By Noah Brenner, Jackson Hole, Wyo.
September 4, 2008

Jackson Hole Republicans, along with the rest of the country, were eagerly awaiting the speech by Sen. John McCain’s vice presidential pick Wednesday at the Republican National Convention in Minneapolis-St. Paul.
 
Sarah Palin, the governor of Alaska, has been squarely in the media spotlight since McCain announced her as his running mate Friday in Ohio. But Jackson Hole participants say they, and other convention-goers, still don’t feel they know the woman who could be second in line for the presidency.
 
“She needs to explain a little more about her background and sell the audience on her experience,” said Joe Schloss, chairman of the Teton County Republican Party, who is in the Twin Cities for the convention. “She needs to be vetted because we don’t know much about her.
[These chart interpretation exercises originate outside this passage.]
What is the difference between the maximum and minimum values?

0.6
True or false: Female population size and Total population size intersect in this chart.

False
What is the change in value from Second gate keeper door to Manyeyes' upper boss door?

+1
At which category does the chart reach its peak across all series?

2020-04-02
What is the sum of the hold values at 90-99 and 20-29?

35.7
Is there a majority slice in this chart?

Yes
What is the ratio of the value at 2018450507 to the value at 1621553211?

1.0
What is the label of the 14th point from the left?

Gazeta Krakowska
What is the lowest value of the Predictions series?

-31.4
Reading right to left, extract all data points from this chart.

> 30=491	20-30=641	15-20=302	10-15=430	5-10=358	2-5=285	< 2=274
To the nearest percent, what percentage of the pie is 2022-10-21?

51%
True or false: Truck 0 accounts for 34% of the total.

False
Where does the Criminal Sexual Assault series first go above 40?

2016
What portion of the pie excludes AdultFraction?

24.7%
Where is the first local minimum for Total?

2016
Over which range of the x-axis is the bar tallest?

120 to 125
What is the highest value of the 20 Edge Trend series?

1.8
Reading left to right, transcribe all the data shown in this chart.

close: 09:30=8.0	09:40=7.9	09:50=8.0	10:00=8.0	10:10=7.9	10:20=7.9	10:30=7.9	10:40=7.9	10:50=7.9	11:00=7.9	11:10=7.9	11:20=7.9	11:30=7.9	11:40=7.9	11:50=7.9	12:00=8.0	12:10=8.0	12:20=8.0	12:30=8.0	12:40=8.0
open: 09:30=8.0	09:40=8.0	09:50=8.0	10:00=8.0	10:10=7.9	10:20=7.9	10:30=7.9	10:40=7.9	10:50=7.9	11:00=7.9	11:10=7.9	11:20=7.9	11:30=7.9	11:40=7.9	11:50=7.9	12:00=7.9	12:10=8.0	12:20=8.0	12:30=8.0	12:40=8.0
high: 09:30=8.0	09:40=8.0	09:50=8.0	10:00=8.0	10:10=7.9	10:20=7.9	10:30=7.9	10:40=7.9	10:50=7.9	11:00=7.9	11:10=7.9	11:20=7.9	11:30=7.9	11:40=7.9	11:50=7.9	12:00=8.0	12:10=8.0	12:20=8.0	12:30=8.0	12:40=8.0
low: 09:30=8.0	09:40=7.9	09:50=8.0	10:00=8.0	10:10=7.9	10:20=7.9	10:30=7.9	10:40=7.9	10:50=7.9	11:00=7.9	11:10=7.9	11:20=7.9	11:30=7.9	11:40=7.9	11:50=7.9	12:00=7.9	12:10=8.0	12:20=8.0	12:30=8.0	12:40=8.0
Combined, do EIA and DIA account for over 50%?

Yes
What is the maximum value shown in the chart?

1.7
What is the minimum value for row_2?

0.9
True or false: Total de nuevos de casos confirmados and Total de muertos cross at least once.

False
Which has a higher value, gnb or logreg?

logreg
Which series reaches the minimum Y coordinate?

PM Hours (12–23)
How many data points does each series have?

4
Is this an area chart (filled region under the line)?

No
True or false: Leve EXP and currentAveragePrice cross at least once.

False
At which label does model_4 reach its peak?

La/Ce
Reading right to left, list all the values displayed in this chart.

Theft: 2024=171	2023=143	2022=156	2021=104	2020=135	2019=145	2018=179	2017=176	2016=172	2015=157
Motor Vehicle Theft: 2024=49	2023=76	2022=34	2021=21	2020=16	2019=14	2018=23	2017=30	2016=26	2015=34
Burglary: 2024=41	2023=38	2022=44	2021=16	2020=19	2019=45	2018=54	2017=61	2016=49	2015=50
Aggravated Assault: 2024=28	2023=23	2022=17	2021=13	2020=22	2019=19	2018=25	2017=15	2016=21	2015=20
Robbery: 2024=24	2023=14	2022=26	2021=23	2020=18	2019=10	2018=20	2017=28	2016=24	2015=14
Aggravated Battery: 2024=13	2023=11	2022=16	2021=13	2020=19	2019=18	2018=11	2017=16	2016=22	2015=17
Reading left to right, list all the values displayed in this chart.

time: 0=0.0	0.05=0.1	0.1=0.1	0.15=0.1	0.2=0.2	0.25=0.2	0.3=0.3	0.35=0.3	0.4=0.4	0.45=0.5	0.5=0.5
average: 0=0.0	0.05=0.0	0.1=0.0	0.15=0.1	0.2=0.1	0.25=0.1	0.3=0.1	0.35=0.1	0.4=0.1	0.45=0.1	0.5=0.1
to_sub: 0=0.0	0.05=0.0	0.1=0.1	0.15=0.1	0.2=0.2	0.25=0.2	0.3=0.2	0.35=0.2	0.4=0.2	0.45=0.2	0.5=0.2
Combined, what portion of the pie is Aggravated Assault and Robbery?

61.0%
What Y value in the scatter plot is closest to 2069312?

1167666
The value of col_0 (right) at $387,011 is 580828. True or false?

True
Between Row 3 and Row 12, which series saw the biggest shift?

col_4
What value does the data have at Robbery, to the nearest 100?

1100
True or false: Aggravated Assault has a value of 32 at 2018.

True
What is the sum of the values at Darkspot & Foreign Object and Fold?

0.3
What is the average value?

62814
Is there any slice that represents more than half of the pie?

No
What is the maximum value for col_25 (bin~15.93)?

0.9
She is a beautiful woman, a very attractive and engaging person, but one thing I am a little concerned about is people want to know more about her experience level.”
 
Though many in the media and the Democratic Party have questioned Palin’s knowledge of federal policy issues, Schloss said she still needs to cement herself as a national-level politician and tell her personal story to voters before moving on to more technical policy issues.
 
“If she can sell herself well and she can pull it off, that would be a huge help to McCain,” Schloss said. “The Republicans I have seen will all support her, but there is a little concern that, God forbid, something should happen to the president, would she be prepared to take over.”
 
Jackson Hole resident Diana Vaughan, who is in Minnesota as the chairwoman of the Wyoming Republican Party, was confident Palin would say what she needed to, in the way she needed to, to win over party faithful and independents.
 
“If she does as well as she did the first time I saw her speak when Senator McCain asked her to run — I thought she was fabulous then — everyone in the country will understand tonight why he chose her,” Vaughan said. “We are very fortunate to have her on the ticket and she has really created a lot of excitement here.”
 
As the threats to the Gulf states from Hurricane Gustav subsided Tuesday, convention-goers were able to refocus on the Republican Party, and their candidate for president.
 
“Everyone is really excited,” Vaughan said on her way to a caucus to discuss McCain as a candidate. “I am looking forward to the speakers this evening and the role-call vote.”
 
But not everything was party politics, Vaughan said.
 
Members of the Wyoming delegation took Wednesday morning to help assemble comfort packages for people displaced by the hurricane, Vaughan said. She and other Jackson Hole participants boxed up donated personal items.
 
“Probably about 15 people from Wyoming sat in a line with soap and toothpaste and toothbrushes and hand sanitizer and shampoo and put all those things in [boxes],” she said. “We just kept packing all these boxes.”
 
Some of the underlying excitement of any major political event is the chance to run into famous figures in the party, and Vaughan and company just missed one of the biggest while packing care boxes.
 
“Talk about a day late and a dollar short,” she said, laughing. “The majority of us had left and Senator McCain showed up.”